Cataract, Refractive
The Environmental Impact of the OR
Western practices can learn waste-reduction strategies from lower-resource settings.
Dermot McGrath
Published: Thursday, June 1, 2023
Dermot McGrath reports
According to the World Health Organization, the climate crisis poses the most significant threat to global public health. Ironically, the healthcare system is a major contributor to climate change, reported Dr David F Chang.
“The healthcare system accounts for nearly 10% of greenhouse gas emissions in the United States,” he said. “If the global healthcare sector were a country, it would rank number five in total emissions.”
Ophthalmology is not exempt from these considerations. The International Agency for the Prevention of Blindness predicts a significant rise in visually disabling diseases directly attributable to the climate crisis in the coming years.
“This will disproportionately affect the poorest and most vulnerable societies,” he said.
As operating rooms account for a major share of the healthcare sector’s emissions, Dr Chang highlighted the pressing need to address surgical waste in ophthalmology. “With cataract surgery and intravitreal injections, we have the highest procedural volumes in medicine,” he said. “As the global population continues to age, we will be challenged to make eye care delivery both economically and environmentally sustainable.”
Much of this surgical waste in the United States and other Western nations, Dr Chang said, stems from procuring the supplies and drugs discarded after a single use.

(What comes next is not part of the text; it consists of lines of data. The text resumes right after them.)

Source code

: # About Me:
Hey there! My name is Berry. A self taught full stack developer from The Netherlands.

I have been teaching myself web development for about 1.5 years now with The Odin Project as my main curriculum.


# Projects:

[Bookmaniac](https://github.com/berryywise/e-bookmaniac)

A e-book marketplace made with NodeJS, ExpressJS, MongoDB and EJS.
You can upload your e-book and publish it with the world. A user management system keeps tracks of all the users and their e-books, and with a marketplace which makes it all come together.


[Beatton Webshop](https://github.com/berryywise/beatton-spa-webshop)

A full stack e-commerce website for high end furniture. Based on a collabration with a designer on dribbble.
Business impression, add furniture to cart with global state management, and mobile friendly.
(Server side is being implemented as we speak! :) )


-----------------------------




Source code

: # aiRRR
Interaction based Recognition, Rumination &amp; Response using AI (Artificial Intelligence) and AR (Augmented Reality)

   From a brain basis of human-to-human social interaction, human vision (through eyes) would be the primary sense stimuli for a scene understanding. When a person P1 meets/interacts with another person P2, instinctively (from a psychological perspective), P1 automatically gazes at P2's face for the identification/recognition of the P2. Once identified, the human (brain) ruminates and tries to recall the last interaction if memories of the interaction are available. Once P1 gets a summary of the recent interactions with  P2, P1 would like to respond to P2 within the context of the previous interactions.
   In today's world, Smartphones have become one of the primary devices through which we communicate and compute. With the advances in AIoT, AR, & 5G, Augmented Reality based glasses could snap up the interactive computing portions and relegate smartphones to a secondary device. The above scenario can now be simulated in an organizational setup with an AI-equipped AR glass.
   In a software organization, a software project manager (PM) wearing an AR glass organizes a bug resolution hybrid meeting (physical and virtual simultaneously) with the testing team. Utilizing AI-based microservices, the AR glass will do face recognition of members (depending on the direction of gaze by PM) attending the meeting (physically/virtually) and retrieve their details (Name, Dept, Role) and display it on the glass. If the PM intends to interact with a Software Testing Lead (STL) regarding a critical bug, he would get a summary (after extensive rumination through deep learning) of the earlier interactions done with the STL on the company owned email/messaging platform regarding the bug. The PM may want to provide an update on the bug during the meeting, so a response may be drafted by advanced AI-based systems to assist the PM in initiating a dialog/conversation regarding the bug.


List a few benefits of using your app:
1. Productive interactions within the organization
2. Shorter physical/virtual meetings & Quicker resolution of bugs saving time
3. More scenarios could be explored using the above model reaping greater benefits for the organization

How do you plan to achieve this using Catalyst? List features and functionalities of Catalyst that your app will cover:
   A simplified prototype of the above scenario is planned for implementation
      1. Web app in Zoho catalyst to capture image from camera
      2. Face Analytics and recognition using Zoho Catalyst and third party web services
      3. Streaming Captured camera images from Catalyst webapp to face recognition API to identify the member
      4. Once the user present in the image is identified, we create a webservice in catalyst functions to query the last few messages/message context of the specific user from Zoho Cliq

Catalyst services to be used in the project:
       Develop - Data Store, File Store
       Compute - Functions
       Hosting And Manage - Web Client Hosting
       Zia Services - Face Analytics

He suggested learning more efficient and sustainable practices from lower resource settings that don’t have the luxury of wasting money or resources. For example, the Aravind Eye Hospitals in India have been able to provide 60% of their care and cataract surgery for free to patients who cannot afford it.
“To do this, they maximise safe but efficient and cost-effective practices. They routinely reuse many surgical products, devices, and pharmaceuticals rather than discarding them after a single use, as we do in the West.”
For example, surgeons don’t change surgical gowns after each case. Despite these routine practices that classify as infection control violations in the West, Dr Chang said their registry study from Aravind reported a 0.04% rate of endophthalmitis in more than 2 million consecutive cataract surgeries—identical to the US rate in an overlapping period from the American Academy of Ophthalmology’s (AAO) Intelligent Research in Sight (IRIS) Registry.
“Through this comparison, you reach the infuriating conclusion that discarding all of our surgical supplies and devices after a single use did not make cataract surgery safer but instead generated an enormous amount of unnecessary waste.”
Yet, there is growing acknowledgement in Western practices to act now to reduce surgical waste. Dr Chang introduced EyeSustain (eyesustain.org), a web-based coalition of ophthalmology societies and their members collaborating to advance more sustainable practices in the industry, as such an example. Co-sponsored by ASCRS, ESCRS, and AAO, the website centralizes resources and information about sustainability in ophthalmology. It outlines immediate waste-reducing steps surgical facilities can take, such as using multidose topicals and reusable instruments and eliminating unnecessary items from surgical packs.
Dr Chang emphasised the importance of ophthalmologists educating themselves and their staff to promote a team approach to sustainability in the OR.
“Because we have the highest surgical volumes, ophthalmology has a unique opportunity and an obligation to make our procedures more sustainable,” he concluded.
Dr Chang presented at the 40th Congress of the ESCRS in Milan.